Your goal
Convert the items below into a numbered list with one line per entry. Skip the blank lines and leave out the picture lines.

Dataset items
- - - - - - -
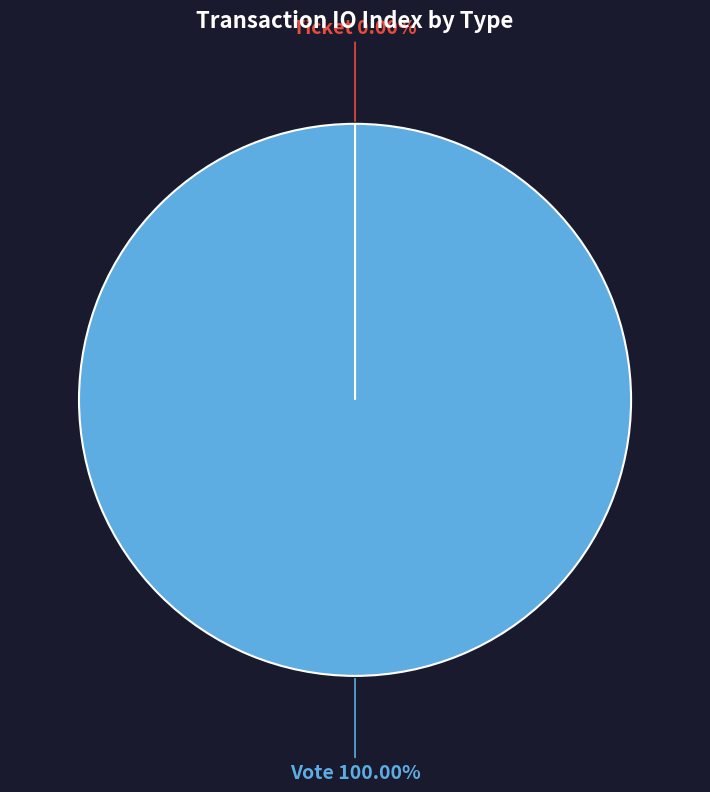

Is there any slice that represents more than half of the pie?

Yes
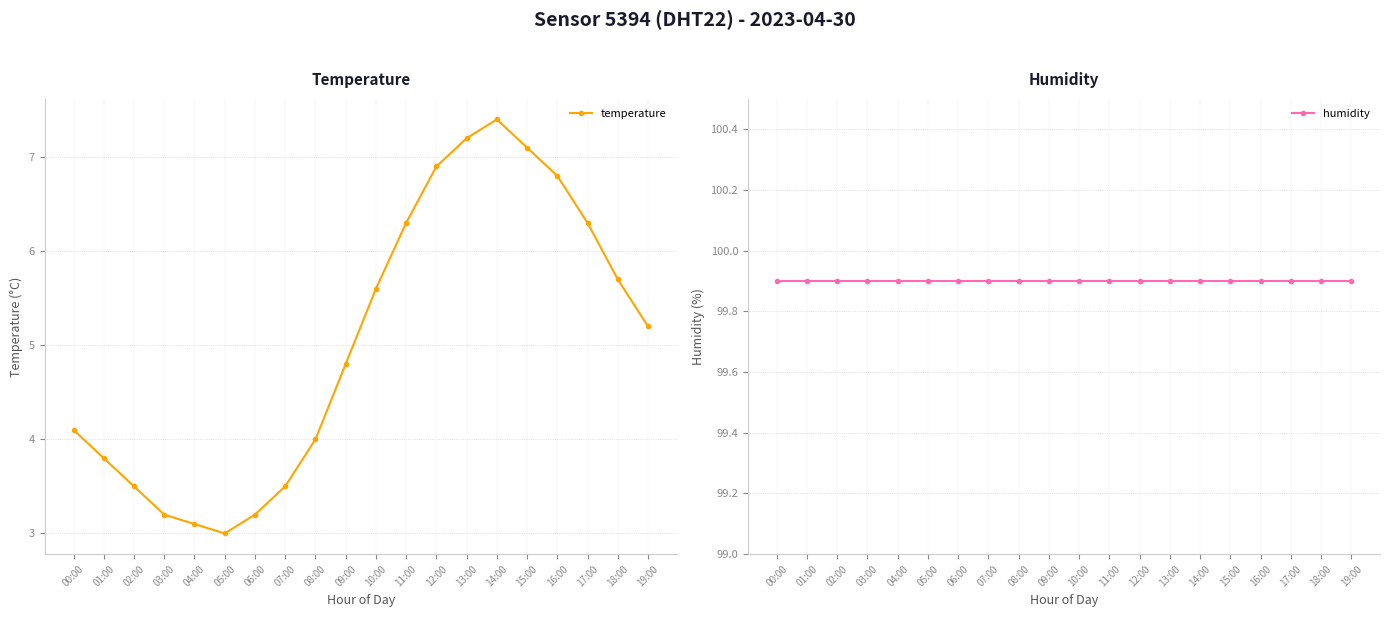

List the series in order of their overall mean, lowest first.

temperature, humidity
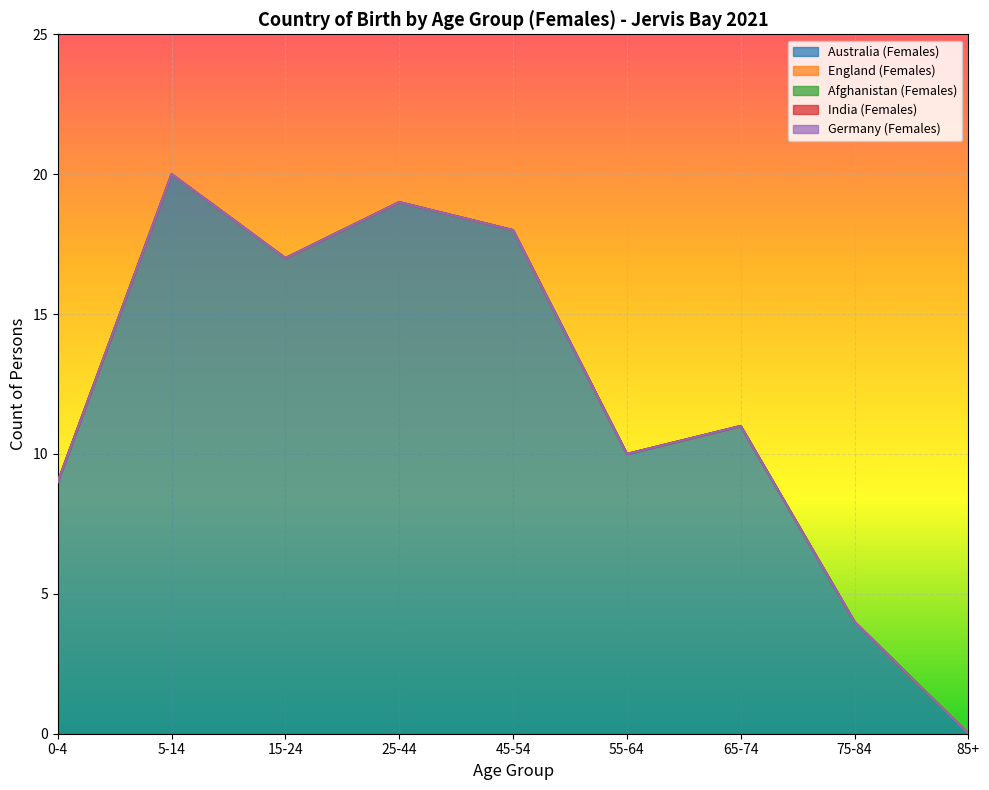

What is the difference between the highest and lowest values at 5-14?

20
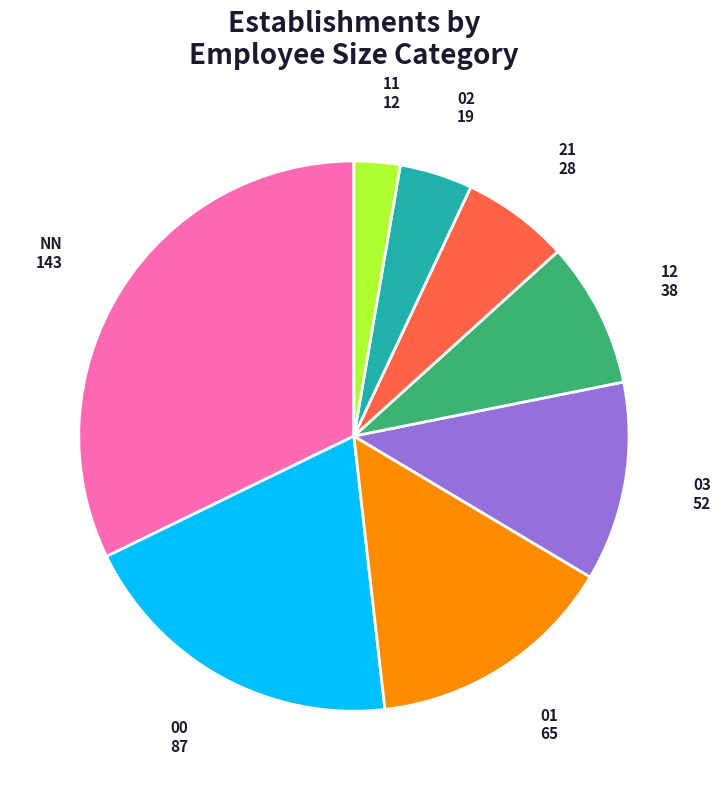

Is there any slice that represents more than half of the pie?

No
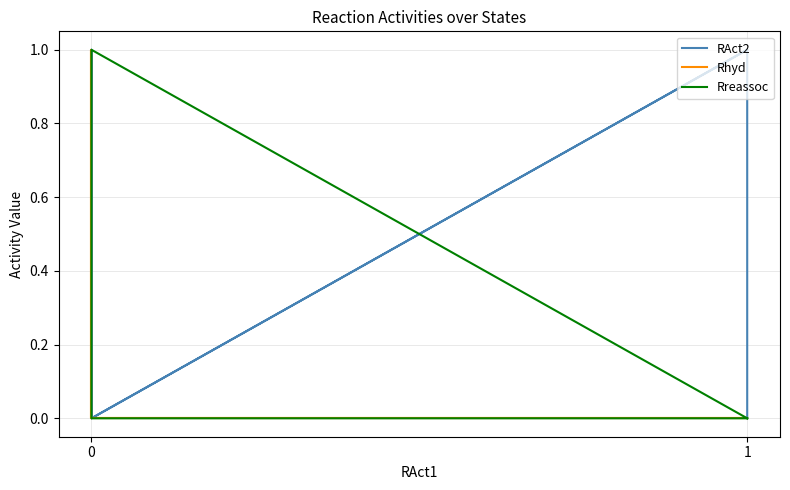

What is the highest value of the Rhyd series?

1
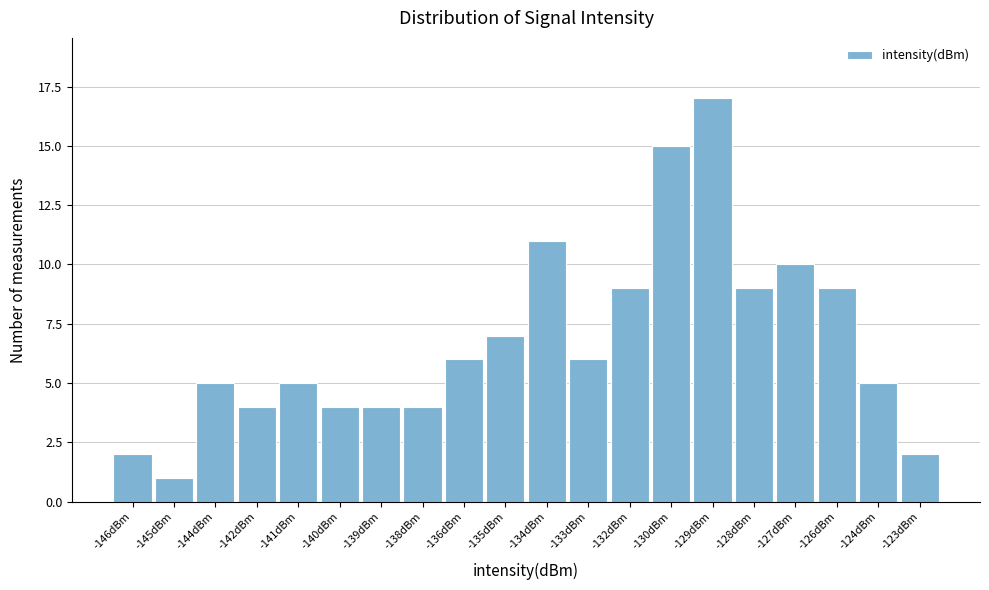

Reading right to left, list all the values displayed in this chart.

2	5	9	10	9	17	15	9	6	11	7	6	4	4	4	5	4	5	1	2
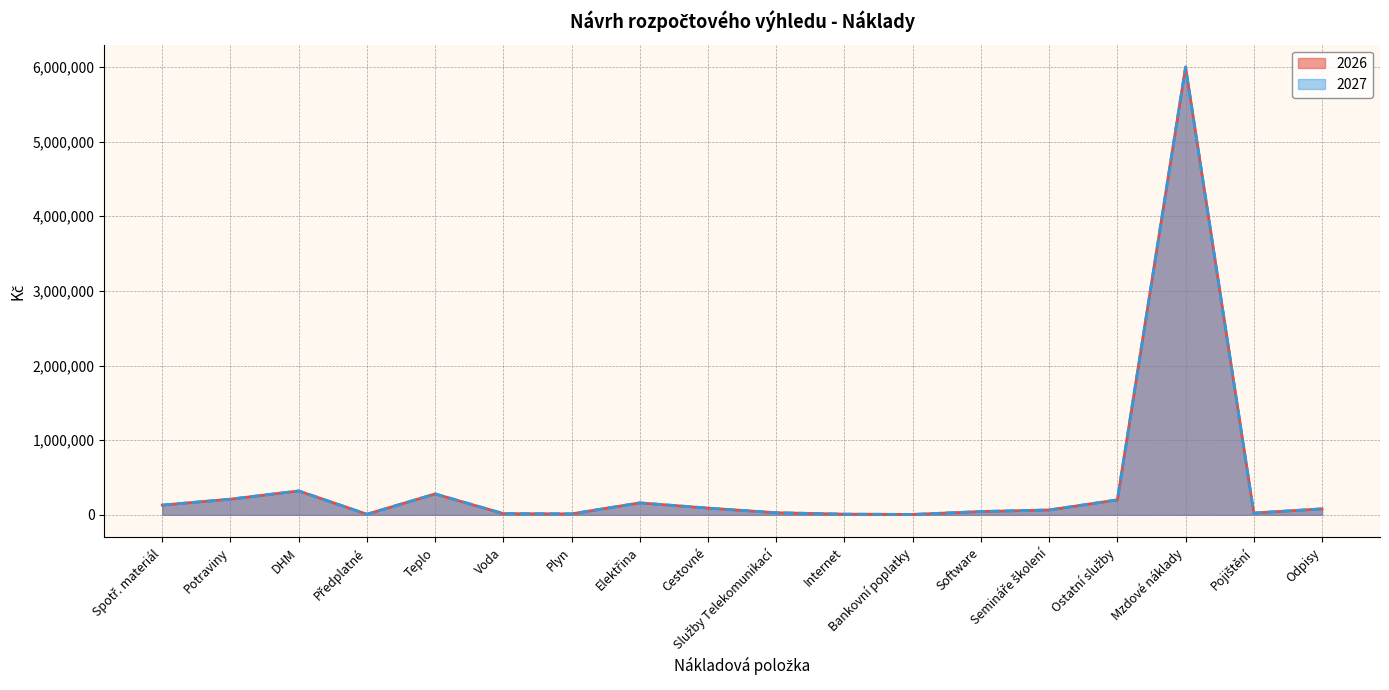

True or false: 2026 and 2027 intersect in this chart.

False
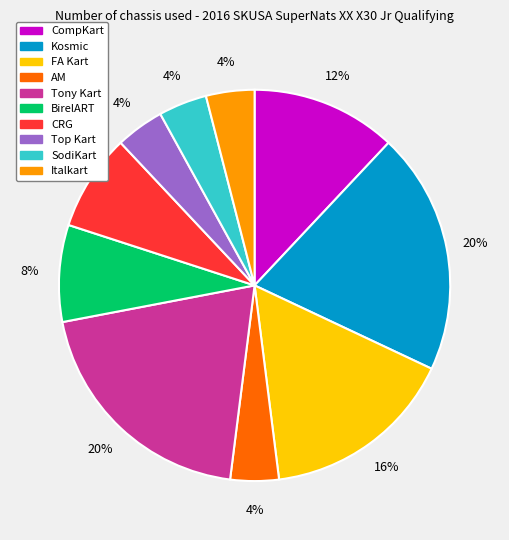

How many slices are in this pie chart?

10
- - - - - - -
Solution
1. Is there any slice that represents more than half of the pie?
2. Yes
3. List the series in order of their overall mean, lowest first.
4. temperature, humidity
5. What is the difference between the highest and lowest values at 5-14?
6. 20
7. Is there any slice that represents more than half of the pie?
8. No
9. What is the highest value of the Rhyd series?
10. 1
11. Reading right to left, list all the values displayed in this chart.
12. 2	5	9	10	9	17	15	9	6	11	7	6	4	4	4	5	4	5	1	2
13. True or false: 2026 and 2027 intersect in this chart.
14. False
15. How many slices are in this pie chart?
16. 10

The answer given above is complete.